Parallel Read and Write

NumPy Slicing Syntax

PnetCDF-python datasets re-use the numpy slicing syntax to read and write to the file. Slice specifications are translated directly to PnetCDF-C style of subarray selection, i.e. using index arrays of “start, count, stride”. The following slicing arguments are recognized:

  • Indices (var[1,5])

  • Slices (i.e. [:] or [0:10])

  • An empty tuple (()) to retrieve all data

  • Multiple indexing (e.g. var[1][5]) is NOT SUPPORTED in write

The operational mode (collective/independent) is dependent on the current file mode status.

f.enddef() # Exit define mode

var = f.variables['var']
buff = np.zeros(shape = (10, 50), dtype = "i4")

# put values to the entire variable
var[:] = buff

# read the top-left 10*10 corner from variable var
print(var[:10, :10])

Method Call of put_var()/get_var()

Using specific method calls to perform I/O is particularly useful in multi-processing programs.
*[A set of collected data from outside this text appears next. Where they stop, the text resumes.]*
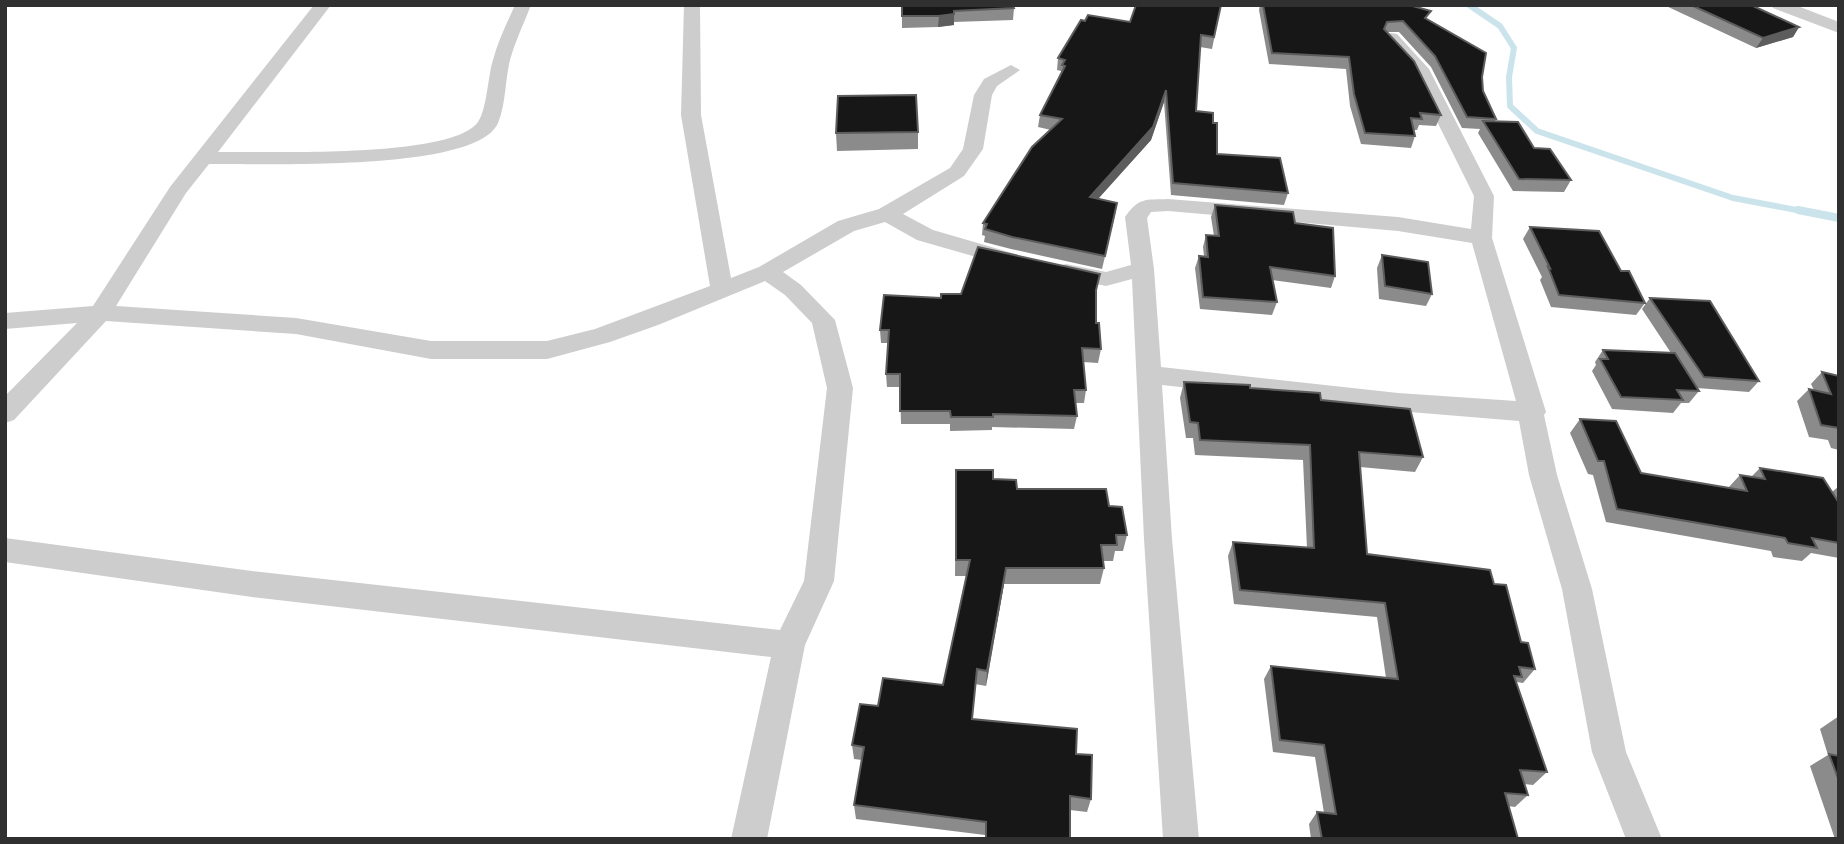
<svg xmlns="http://www.w3.org/2000/svg" width="1844" height="844" font-family="Cabin,sans-serif">
<rect width="100%" height="100%" fill="#fff"/>
<g fill="none" stroke-linecap="round" stroke-linejoin="round">
<!-- stream-far1 -->
<path stroke="#cbe4ec" stroke-width="6" d="M1469 5 1500 26 1514 48 1509 77 1510 106 1537 131 1733 198 1807 212"/>
<!-- stream -->
<path stroke="#cbe4ec" stroke-width="8" d="M1798 210 1839 218"/>
<!-- street -->
<g fill="#cdcdcd" fill-rule="evenodd">
<path d="M314 5H331L218 152C266 151 452 159 478 122 487 109 488 75 493 60 498 41 507 23 515 5H531C524 23 515 42 510 60 505 80 506 104 498 123 476 173 260 163 209 164L186 193 116 306 296 318 431 341H547L595 329 710 286 681 115 684 5H700L701 115 731 278 759 267 838 221 879 209 950 168 963 149 974 95 984 79 1011 65 1020 70 997 86 992 95 983 149 964 176 903 214 933 230 1019 255 1022 260 1019 265 1011 267 917 240 885 222 854 231 783 272 801 285 835 320 853 388 834 581 805 645 767 839H731L771 657 252 597 5 562V538L252 571 780 630 804 581 827 388 812 323 785 295 765 281 658 325 610 342 547 359H431L296 334 106 321 14 420 5 423V396L77 323 5 329V313L93 306 170 187Z"/>
<path d="M1771 5H1795L1839 22V33L1773 8Z"/>
<path d="M1391 33 1397 34 1429 69 1494 196 1492 238 1546 412 1544 415 1557 475 1592 589 1626 752 1662 839H1626L1592 752 1562 589 1529 475 1519 421 1398 411 1162 385 1172 539 1199 839H1163L1144 539 1132 279 1106 286 1058 276 1055 271 1058 266 1066 264 1106 272 1131 265 1125 217C1139 197 1145 200 1168 199L1398 217 1471 229 1474 196 1412 71 1382 38ZM1168 211 1398 231 1472 243 1516 401 1398 393 1161 367 1154 269 1147 218 1151 212Z"/>
</g>
</g>
<!-- wall -->
<g fill="#8b8b8b">
<path d="M902 5 1014 8 1013 20 954 22V25L938 27 902 28Z"/>
<path d="M1221 5 1212 49 1200 47 1196 111 1213 123 1217 154 1288 193 1284 205 1171 195 1164 102 1151 140 1098 199 1117 203 1102 269 1011 249 984 242 985 236 982 235 983 223 1051 130 1038 127 1040 115 1061 75V71L1057 70 1058 58 1130 22Z"/>
<path d="M1260 5 1428 19 1482 77 1483 91 1496 119 1495 121 1534 148 1571 180 1564 192 1513 191 1478 133 1480 129 1462 128 1431 67 1399 32H1387L1441 115 1436 126 1419 125 1417 130H1414L1415 136 1411 148 1361 144 1350 106 1346 69 1269 64 1259 10Z"/>
<path d="M1664 5H1751L1799 27 1793 37 1756 48Z"/>
<path d="M918 132V149L837 151 836 133Z"/>
<path d="M1215 205 1295 223 1335 276 1331 288 1272 280 1277 302 1272 315 1200 309 1195 268 1199 256H1204L1203 247 1206 235 1214 236 1211 217Z"/>
<path d="M1530 227 1621 271 1645 303 1636 315 1551 307 1540 280 1542 277 1523 239Z"/>
<path d="M1382 255 1432 294 1426 306 1379 299 1377 268Z"/>
<path d="M1096 294V323L1101 349 1098 363 1083 362 1086 390 1084 403H1076L1077 416 1074 429 992 427V430L950 431V424H901L900 387H887L886 374 888 343H881L880 330 941 298Z"/>
<path d="M1650 298 1759 381 1749 392 1697 388 1699 391 1689 403H1681L1673 413 1612 409 1592 371 1596 365 1595 362 1603 350 1671 353 1642 309Z"/>
<path d="M1822 372 1839 376V450L1831 448 1828 440 1809 437 1797 401 1809 389 1814 390 1811 384Z"/>
<path d="M1184 382 1250 388 1321 400 1423 457 1415 472 1360 467 1367 554 1494 584 1521 642 1535 669 1523 683 1517 682 1516 683 1547 772 1533 785 1524 784 1528 795 1515 807 1508 806 1518 839H1311L1309 824 1317 812 1324 813 1315 757 1273 752 1264 679 1271 666 1386 678 1377 617 1234 604 1228 556 1233 542 1307 548 1303 460 1195 455 1193 438H1186L1180 398Z"/>
<path d="M1580 419 1641 473 1728 488 1740 475 1751 477 1760 468 1832 492 1839 486V558L1811 553 1802 561 1773 557 1771 551 1606 522 1593 475 1588 474 1570 433Z"/>
<path d="M956 470 993 479 1017 489 1109 506 1127 535 1123 551H1115L1113 561H1103L1104 568 1100 584H1004L986 686 975 684 972 719 1076 754 1091 799 1087 812 1070 810V839H985V835L856 819 854 805 862 760 854 759 852 745 943 685 966 576H955Z"/>
<path d="M1839 716V839H1835L1810 766 1828 755 1820 729Z"/>
</g>
<!-- shaded-wall -->
<g fill="#5d5d5d">
<path d="M954 14V25L938 27 939 16Z"/>
<path d="M1799 27 1793 37 1756 48 1763 38Z"/>
<path d="M1166 90 1164 102 1151 140 1088 210 1090 197Z"/>
<path d="M1117 203 1115 215 1102 269 1105 256Z"/>
<path d="M1006 568 1004 584 986 686 987 671Z"/>
</g>
<!-- building -->
<g fill="#171717" stroke="#5d5d5d" stroke-width="2">
<path d="M902 5H1013L1014 8 954 11V14L939 16H902Z"/>
<path d="M1136 5H1221L1214 37 1201 35 1196 111 1213 113V123H1217V154L1280 158 1288 193 1173 183 1166 90 1153 127 1090 197 1117 203 1105 256 1012 237 985 229 987 224 983 223 1032 147 1062 119 1040 115 1065 66 1062 65 1065 60 1058 58 1081 20 1085 21 1088 15 1130 22Z"/>
<path d="M1263 5H1409L1431 11 1425 18 1486 53 1482 77 1483 91 1496 119 1467 117 1435 56 1403 21 1387 22 1384 29 1414 61 1441 115 1420 113 1422 119 1411 118 1415 136 1365 133 1354 94 1349 57 1272 53Z"/>
<path d="M1691 5H1751L1799 27 1763 38Z"/>
<path d="M916 95 918 132 836 133 838 96Z"/>
<path d="M1483 121 1518 122 1534 148 1550 149 1571 180 1519 179Z"/>
<path d="M1215 205 1293 212 1295 223 1333 228 1335 276 1270 267 1277 302 1203 297 1199 256 1208 257 1206 235 1219 236Z"/>
<path d="M1530 227 1599 231 1621 271H1629L1645 303 1559 295 1548 267 1550 268Z"/>
<path d="M978 247 1100 274 1096 290V323H1099L1101 349 1082 348 1086 390H1074L1077 416 993 414V417H951L950 411H900V374H886L889 330H880L884 295 941 298V294H961Z"/>
<path d="M1382 255 1428 262 1432 294 1385 286Z"/>
<path d="M1650 298 1710 301 1759 381 1704 377Z"/>
<path d="M1603 350 1675 353 1699 391 1677 390 1683 400 1621 397 1600 359H1608Z"/>
<path d="M1822 372 1839 376V428L1821 425 1809 389 1831 394Z"/>
<path d="M1184 382 1250 385V388L1320 393 1321 400 1410 409 1423 457 1359 452 1367 554 1490 570 1494 584 1506 585 1521 642 1528 643 1535 669 1519 667 1522 677 1514 676 1547 772 1520 770 1528 795 1505 793 1518 839H1322L1317 812 1336 814 1324 745 1280 740 1271 666 1398 679 1385 603 1240 590 1233 542 1314 548 1310 445 1200 440 1198 423 1190 422Z"/>
<path d="M1580 419 1616 421 1641 473 1747 491 1740 475 1765 479 1760 468 1823 478 1839 503V543L1812 538 1817 548 1788 543 1785 538 1617 509 1604 461H1598Z"/>
<path d="M956 470H993V479L1016 480 1017 489H1106L1109 506 1122 507 1127 535H1116L1117 545H1101L1104 568H1006L987 671 977 669 972 719 1077 729 1076 754 1092 755 1091 799 1070 796V839H986V822L854 805 864 747 852 745 860 704 878 706 883 678 943 685 970 560H956Z"/>
<path d="M1829 754 1839 756V781Z"/>
</g>
<!-- border -->
<rect width="1844" height="844" fill="none" stroke="#303030" stroke-width="14"/>
</svg>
Variable.put_var() requires data as a mandatory argument, which serves as a write buffer that stores values to be written. Variable.get_var() requires buff as a mandatory argument, which serves as a read buffer that stores values to be read. The behavior of Variable.put_var() and Variable.get_var() varies depending on the pattern of provided optional arguments - start, count, stride, and imap. The suffix _all indicates this is collective I/O in contrast to independent I/O (without _all).

Read from netCDF variables

For reading, the behavior of Variable.get_var() depends on the following provided input parameter pattern:

  • buff - Read an entire variable

  • buff, start - Read a single data value

  • buff, start, count - Read an array of values

  • buff, start, count, stride - Read a subarray of values

  • buff, start, count, imap, buff - Read a mapped array of values

where start, count and stride represent a corner, a vector of edge lengths, and a stride vector respectively. Together, they specify a subarray section to read from in a netCDF variable as illustrated in the diagram below. By default, the method returns a multidimensional numpy array in the shape of (count[0], … count[n-1]).

../_images/get_vars.png

Here’s a python example:

# Collectively read from a subarray of a variable
buf = var.get_var_all(start = [0, 0], count = [5, 25], stride = [2,2])

# Independently read from a subarray of a variable
f.end_indep()
buf = var.get_var(start = [0, 0], count = [5, 25], stride = [2,2])

For full example program, see examples/get_var.py.

Write to netCDF variables

For writing, the behavior of Variable.put_var() depends on the following provided input parameter pattern:

  • data - Write an entire variable

  • data, start - Write a single data value (a single element)

  • data, start, count - Write an array of values

  • data, start, count, stride - Write a subarray of values

  • data, start, count, imap - Write a mapped array of values

where start, count and stride represent a corner, a vector of edge lengths, and a stride vector respectively. Together, they specify a subarray section to write to for a netCDF variable as illustrated in the diagram below. Note that the buffer array (the numpy array to write) can take any shape as long as the total size is matched with count.

../_images/put_vars.png

Here’s a python example:

# Collectively write to a subarray of a variable
buff = np.zeros(shape = (5, 25), dtype = "i4")
var.put_var_all(buff, start = [0, 0], count = [5, 25], stride = [2,2])

# Independently write to a subarray of a variable
f.end_indep()
var.put_var(buff, start = [0, 0], count = [5, 25], stride = [2,2])

For the full example program, see examples/put_var.py and examples/collective_write.py.